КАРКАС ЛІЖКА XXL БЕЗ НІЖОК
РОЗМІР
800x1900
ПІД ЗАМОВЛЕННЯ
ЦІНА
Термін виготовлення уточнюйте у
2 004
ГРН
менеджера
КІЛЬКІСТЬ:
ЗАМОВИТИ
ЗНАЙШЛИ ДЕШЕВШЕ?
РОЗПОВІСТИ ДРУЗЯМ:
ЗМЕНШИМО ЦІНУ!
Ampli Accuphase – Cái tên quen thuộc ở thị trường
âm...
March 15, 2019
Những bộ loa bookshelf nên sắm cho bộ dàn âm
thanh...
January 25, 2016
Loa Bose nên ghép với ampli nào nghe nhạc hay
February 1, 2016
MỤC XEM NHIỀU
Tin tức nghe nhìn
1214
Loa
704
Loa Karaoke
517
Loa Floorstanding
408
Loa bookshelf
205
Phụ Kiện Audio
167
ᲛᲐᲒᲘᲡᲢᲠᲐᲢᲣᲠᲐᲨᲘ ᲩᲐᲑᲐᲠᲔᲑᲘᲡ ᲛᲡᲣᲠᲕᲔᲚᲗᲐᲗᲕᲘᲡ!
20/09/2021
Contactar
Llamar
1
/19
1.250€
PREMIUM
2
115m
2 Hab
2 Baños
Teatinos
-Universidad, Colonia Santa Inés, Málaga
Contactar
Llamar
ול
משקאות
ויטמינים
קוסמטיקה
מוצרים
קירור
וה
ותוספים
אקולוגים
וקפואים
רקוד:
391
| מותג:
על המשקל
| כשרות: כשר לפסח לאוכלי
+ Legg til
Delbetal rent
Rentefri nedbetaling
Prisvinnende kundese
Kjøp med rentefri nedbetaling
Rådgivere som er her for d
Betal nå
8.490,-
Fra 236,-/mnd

□ □ □

WHAT IS BEING ASKED
Reproduce the text of every entry above line for line, with no changes.

TASK OUTPUT
КАРКАС ЛІЖКА XXL БЕЗ НІЖОК
РОЗМІР
800x1900
ПІД ЗАМОВЛЕННЯ
ЦІНА
Термін виготовлення уточнюйте у
2 004
ГРН
менеджера
КІЛЬКІСТЬ:
ЗАМОВИТИ
ЗНАЙШЛИ ДЕШЕВШЕ?
РОЗПОВІСТИ ДРУЗЯМ:
ЗМЕНШИМО ЦІНУ!
Ampli Accuphase – Cái tên quen thuộc ở thị trường
âm...
March 15, 2019
Những bộ loa bookshelf nên sắm cho bộ dàn âm
thanh...
January 25, 2016
Loa Bose nên ghép với ampli nào nghe nhạc hay
February 1, 2016
MỤC XEM NHIỀU
Tin tức nghe nhìn
1214
Loa
704
Loa Karaoke
517
Loa Floorstanding
408
Loa bookshelf
205
Phụ Kiện Audio
167
ᲛᲐᲒᲘᲡᲢᲠᲐᲢᲣᲠᲐᲨᲘ ᲩᲐᲑᲐᲠᲔᲑᲘᲡ ᲛᲡᲣᲠᲕᲔᲚᲗᲐᲗᲕᲘᲡ!
20/09/2021
Contactar
Llamar
1
/19
1.250€
PREMIUM
2
115m
2 Hab
2 Baños
Teatinos
-Universidad, Colonia Santa Inés, Málaga
Contactar
Llamar
ול
משקאות
ויטמינים
קוסמטיקה
מוצרים
קירור
וה
ותוספים
אקולוגים
וקפואים
רקוד:
391
| מותג:
על המשקל
| כשרות: כשר לפסח לאוכלי
+ Legg til
Delbetal rent
Rentefri nedbetaling
Prisvinnende kundese
Kjøp med rentefri nedbetaling
Rådgivere som er her for d
Betal nå
8.490,-
Fra 236,-/mnd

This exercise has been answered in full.